- Opening Delimiter -

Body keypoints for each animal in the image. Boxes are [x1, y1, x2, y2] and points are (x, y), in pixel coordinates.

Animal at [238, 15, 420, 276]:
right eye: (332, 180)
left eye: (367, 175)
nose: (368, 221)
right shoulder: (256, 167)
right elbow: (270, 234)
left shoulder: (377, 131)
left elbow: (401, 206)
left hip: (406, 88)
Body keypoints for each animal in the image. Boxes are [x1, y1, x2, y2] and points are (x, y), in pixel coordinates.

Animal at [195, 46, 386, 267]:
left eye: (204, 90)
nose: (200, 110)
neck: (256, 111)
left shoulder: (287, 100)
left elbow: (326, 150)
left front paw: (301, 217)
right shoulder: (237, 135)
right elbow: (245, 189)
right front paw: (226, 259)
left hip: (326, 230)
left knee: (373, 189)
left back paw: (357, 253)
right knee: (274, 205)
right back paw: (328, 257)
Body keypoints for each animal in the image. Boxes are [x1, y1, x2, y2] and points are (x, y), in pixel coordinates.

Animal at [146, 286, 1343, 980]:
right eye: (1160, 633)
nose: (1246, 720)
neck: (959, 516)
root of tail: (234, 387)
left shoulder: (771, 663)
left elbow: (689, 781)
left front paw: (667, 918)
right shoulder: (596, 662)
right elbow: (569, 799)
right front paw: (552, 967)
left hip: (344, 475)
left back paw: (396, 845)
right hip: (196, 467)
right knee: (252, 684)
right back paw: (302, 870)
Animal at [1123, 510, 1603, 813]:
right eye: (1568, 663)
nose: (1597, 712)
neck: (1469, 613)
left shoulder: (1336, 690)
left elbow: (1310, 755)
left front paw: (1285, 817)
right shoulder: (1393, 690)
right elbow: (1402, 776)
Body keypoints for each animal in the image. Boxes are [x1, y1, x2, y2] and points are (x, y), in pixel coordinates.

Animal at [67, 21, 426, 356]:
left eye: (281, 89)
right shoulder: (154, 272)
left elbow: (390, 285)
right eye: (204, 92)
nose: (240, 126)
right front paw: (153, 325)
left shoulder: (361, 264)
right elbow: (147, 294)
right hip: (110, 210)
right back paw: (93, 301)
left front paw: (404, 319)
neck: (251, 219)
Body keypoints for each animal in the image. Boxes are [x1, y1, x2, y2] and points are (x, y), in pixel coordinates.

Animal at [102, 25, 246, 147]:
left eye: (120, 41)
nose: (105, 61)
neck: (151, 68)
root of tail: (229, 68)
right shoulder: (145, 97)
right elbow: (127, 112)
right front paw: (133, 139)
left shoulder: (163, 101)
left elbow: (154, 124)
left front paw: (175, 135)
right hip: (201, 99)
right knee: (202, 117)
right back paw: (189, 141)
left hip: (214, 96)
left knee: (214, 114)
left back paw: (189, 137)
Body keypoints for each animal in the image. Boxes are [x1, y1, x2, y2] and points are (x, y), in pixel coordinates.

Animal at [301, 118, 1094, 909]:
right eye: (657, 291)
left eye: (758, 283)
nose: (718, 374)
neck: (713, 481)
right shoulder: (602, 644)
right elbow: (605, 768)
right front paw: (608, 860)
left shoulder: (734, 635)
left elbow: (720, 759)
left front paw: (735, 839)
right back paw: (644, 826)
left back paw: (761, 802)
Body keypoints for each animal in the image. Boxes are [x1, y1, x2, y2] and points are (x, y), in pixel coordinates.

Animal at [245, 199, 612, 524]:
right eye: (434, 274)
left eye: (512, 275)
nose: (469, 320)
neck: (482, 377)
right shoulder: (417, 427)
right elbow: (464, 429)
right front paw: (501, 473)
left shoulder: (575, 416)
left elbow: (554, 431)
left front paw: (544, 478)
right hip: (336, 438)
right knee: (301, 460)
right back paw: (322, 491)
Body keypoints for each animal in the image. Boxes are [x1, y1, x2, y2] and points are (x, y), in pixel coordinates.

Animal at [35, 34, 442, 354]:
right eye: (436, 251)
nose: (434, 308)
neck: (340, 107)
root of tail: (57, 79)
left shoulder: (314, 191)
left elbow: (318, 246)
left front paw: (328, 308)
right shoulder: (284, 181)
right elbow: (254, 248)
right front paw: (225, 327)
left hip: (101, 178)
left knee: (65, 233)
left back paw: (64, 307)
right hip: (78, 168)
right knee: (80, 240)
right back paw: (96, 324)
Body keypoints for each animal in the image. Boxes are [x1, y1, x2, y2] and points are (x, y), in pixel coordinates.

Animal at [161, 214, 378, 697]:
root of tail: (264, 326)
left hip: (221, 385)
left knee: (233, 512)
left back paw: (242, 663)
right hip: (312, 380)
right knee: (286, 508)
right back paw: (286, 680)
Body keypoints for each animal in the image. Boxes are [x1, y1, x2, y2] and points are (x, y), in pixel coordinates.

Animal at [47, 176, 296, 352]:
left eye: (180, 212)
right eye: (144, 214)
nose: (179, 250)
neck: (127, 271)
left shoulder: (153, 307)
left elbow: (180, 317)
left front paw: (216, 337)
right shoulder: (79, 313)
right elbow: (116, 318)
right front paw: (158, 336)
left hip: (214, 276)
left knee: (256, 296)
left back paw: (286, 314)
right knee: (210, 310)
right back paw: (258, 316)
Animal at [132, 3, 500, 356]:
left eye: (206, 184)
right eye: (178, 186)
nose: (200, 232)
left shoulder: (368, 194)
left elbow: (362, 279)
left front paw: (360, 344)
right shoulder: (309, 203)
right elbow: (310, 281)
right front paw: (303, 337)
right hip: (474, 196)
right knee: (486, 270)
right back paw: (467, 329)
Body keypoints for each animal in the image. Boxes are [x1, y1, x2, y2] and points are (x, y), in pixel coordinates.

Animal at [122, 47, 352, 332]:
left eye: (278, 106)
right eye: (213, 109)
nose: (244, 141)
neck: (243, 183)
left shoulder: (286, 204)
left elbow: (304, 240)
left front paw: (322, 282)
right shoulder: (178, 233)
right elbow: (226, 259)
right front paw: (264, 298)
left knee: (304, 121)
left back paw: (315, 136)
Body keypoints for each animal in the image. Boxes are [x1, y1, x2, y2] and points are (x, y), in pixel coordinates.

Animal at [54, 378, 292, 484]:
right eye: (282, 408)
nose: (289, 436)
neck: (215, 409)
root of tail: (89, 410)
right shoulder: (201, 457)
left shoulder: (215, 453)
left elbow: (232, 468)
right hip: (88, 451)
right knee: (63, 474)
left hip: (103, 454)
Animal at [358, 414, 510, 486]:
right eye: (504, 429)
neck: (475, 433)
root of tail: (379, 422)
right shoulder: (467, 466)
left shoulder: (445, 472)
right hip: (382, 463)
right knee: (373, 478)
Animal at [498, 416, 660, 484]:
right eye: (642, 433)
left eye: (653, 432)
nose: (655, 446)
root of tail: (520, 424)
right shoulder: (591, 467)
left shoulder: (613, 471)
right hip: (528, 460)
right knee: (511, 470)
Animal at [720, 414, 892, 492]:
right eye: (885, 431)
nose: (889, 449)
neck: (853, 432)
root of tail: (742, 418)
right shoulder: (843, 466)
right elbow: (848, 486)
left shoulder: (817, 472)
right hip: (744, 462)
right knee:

- Closing Delimiter -

Task prompt: Every line of the material must be returned exactly as it appears.

Answer space:
Body keypoints for each animal in the image. Boxes are [x1, y1, x2, y2] and points are (x, y), in pixel coordinates.

Animal at [238, 15, 420, 276]:
right eye: (332, 180)
left eye: (367, 175)
nose: (368, 221)
right shoulder: (256, 167)
right elbow: (270, 234)
left shoulder: (377, 131)
left elbow: (401, 206)
left hip: (406, 88)
Body keypoints for each animal in the image. Boxes are [x1, y1, x2, y2] and points are (x, y), in pixel coordinates.

Animal at [195, 46, 386, 267]:
left eye: (204, 90)
nose: (200, 110)
neck: (256, 111)
left shoulder: (287, 100)
left elbow: (326, 150)
left front paw: (301, 217)
right shoulder: (237, 135)
right elbow: (245, 189)
right front paw: (226, 259)
left hip: (326, 230)
left knee: (373, 189)
left back paw: (357, 253)
right knee: (274, 205)
right back paw: (328, 257)
Body keypoints for each animal in the image. Boxes are [x1, y1, x2, y2] and points are (x, y), in pixel coordinates.

Animal at [146, 286, 1343, 980]:
right eye: (1160, 633)
nose: (1246, 720)
neck: (959, 516)
root of tail: (234, 387)
left shoulder: (771, 663)
left elbow: (689, 781)
left front paw: (667, 918)
right shoulder: (596, 662)
right elbow: (569, 799)
right front paw: (552, 967)
left hip: (344, 475)
left back paw: (396, 845)
right hip: (196, 467)
right knee: (252, 684)
right back paw: (302, 870)
Animal at [1123, 510, 1603, 813]:
right eye: (1568, 663)
nose: (1597, 712)
neck: (1469, 613)
left shoulder: (1336, 690)
left elbow: (1310, 755)
left front paw: (1285, 817)
right shoulder: (1393, 690)
right elbow: (1402, 776)
Body keypoints for each animal in the image. Boxes are [x1, y1, x2, y2] and points are (x, y), in pixel coordinates.

Animal at [67, 21, 426, 356]:
left eye: (281, 89)
right shoulder: (154, 272)
left elbow: (390, 285)
right eye: (204, 92)
nose: (240, 126)
right front paw: (153, 325)
left shoulder: (361, 264)
right elbow: (147, 294)
right hip: (110, 210)
right back paw: (93, 301)
left front paw: (404, 319)
neck: (251, 219)
Body keypoints for each animal in the image. Boxes are [x1, y1, x2, y2] and points are (x, y), in pixel coordinates.

Animal at [102, 25, 246, 147]:
left eye: (120, 41)
nose: (105, 61)
neck: (151, 68)
root of tail: (229, 68)
right shoulder: (145, 97)
right elbow: (127, 112)
right front paw: (133, 139)
left shoulder: (163, 101)
left elbow: (154, 124)
left front paw: (175, 135)
right hip: (201, 99)
right knee: (202, 117)
right back paw: (189, 141)
left hip: (214, 96)
left knee: (214, 114)
left back paw: (189, 137)
Body keypoints for each animal in the image. Boxes are [x1, y1, x2, y2] and points are (x, y), in pixel coordinates.

Animal at [301, 118, 1094, 909]:
right eye: (657, 291)
left eye: (758, 283)
nose: (718, 374)
neck: (713, 481)
right shoulder: (602, 644)
right elbow: (605, 768)
right front paw: (608, 860)
left shoulder: (734, 635)
left elbow: (720, 759)
left front paw: (735, 839)
right back paw: (644, 826)
left back paw: (761, 802)
Body keypoints for each animal in the image. Boxes are [x1, y1, x2, y2] and points are (x, y), in pixel coordinates.

Animal at [245, 199, 612, 524]:
right eye: (434, 274)
left eye: (512, 275)
nose: (469, 320)
neck: (482, 377)
right shoulder: (417, 427)
right elbow: (464, 429)
right front paw: (501, 473)
left shoulder: (575, 416)
left elbow: (554, 431)
left front paw: (544, 478)
right hip: (336, 438)
right knee: (301, 460)
right back paw: (322, 491)
Body keypoints for each animal in the image. Boxes are [x1, y1, x2, y2] and points are (x, y), in pixel coordinates.

Animal at [35, 34, 442, 354]:
right eye: (436, 251)
nose: (434, 308)
neck: (340, 107)
root of tail: (57, 79)
left shoulder: (314, 191)
left elbow: (318, 246)
left front paw: (328, 308)
right shoulder: (284, 181)
right elbow: (254, 248)
right front paw: (225, 327)
left hip: (101, 178)
left knee: (65, 233)
left back paw: (64, 307)
right hip: (78, 168)
right knee: (80, 240)
right back paw: (96, 324)
Body keypoints for each animal in the image. Boxes are [x1, y1, x2, y2] and points are (x, y), in pixel coordinates.

Animal at [161, 214, 378, 697]:
root of tail: (264, 326)
left hip: (221, 385)
left knee: (233, 512)
left back paw: (242, 663)
right hip: (312, 380)
right knee: (286, 508)
right back paw: (286, 680)
Body keypoints for each animal in the image. Boxes are [x1, y1, x2, y2] and points are (x, y), in pixel coordinates.

Animal at [47, 176, 296, 352]:
left eye: (180, 212)
right eye: (144, 214)
nose: (179, 250)
neck: (127, 271)
left shoulder: (153, 307)
left elbow: (180, 317)
left front paw: (216, 337)
right shoulder: (79, 313)
right elbow: (116, 318)
right front paw: (158, 336)
left hip: (214, 276)
left knee: (256, 296)
left back paw: (286, 314)
right knee: (210, 310)
right back paw: (258, 316)
Animal at [132, 3, 500, 356]:
left eye: (206, 184)
right eye: (178, 186)
nose: (200, 232)
left shoulder: (368, 194)
left elbow: (362, 279)
left front paw: (360, 344)
right shoulder: (309, 203)
right elbow: (310, 281)
right front paw: (303, 337)
right hip: (474, 196)
right knee: (486, 270)
right back paw: (467, 329)
Body keypoints for each animal in the image. Boxes are [x1, y1, x2, y2] and points are (x, y), in pixel coordinates.

Animal at [122, 47, 352, 332]:
left eye: (278, 106)
right eye: (213, 109)
nose: (244, 141)
neck: (243, 183)
left shoulder: (286, 204)
left elbow: (304, 240)
left front paw: (322, 282)
right shoulder: (178, 233)
right elbow: (226, 259)
right front paw: (264, 298)
left knee: (304, 121)
left back paw: (315, 136)
Body keypoints for each animal in the image. Boxes are [x1, y1, x2, y2] and points are (x, y), in pixel coordinates.

Animal at [54, 378, 292, 484]:
right eye: (282, 408)
nose: (289, 436)
neck: (215, 409)
root of tail: (89, 410)
right shoulder: (201, 457)
left shoulder: (215, 453)
left elbow: (232, 468)
right hip: (88, 451)
right knee: (63, 474)
left hip: (103, 454)
Animal at [358, 414, 510, 486]:
right eye: (504, 429)
neck: (475, 433)
root of tail: (379, 422)
right shoulder: (467, 466)
left shoulder: (445, 472)
right hip: (382, 463)
right knee: (373, 478)
Animal at [498, 416, 660, 484]:
right eye: (642, 433)
left eye: (653, 432)
nose: (655, 446)
root of tail: (520, 424)
right shoulder: (591, 467)
left shoulder: (613, 471)
right hip: (528, 460)
right knee: (511, 470)
Animal at [720, 414, 892, 492]:
right eye: (885, 431)
nose: (889, 449)
neck: (853, 432)
root of tail: (742, 418)
right shoulder: (843, 466)
right elbow: (848, 486)
left shoulder: (817, 472)
right hip: (744, 462)
right knee:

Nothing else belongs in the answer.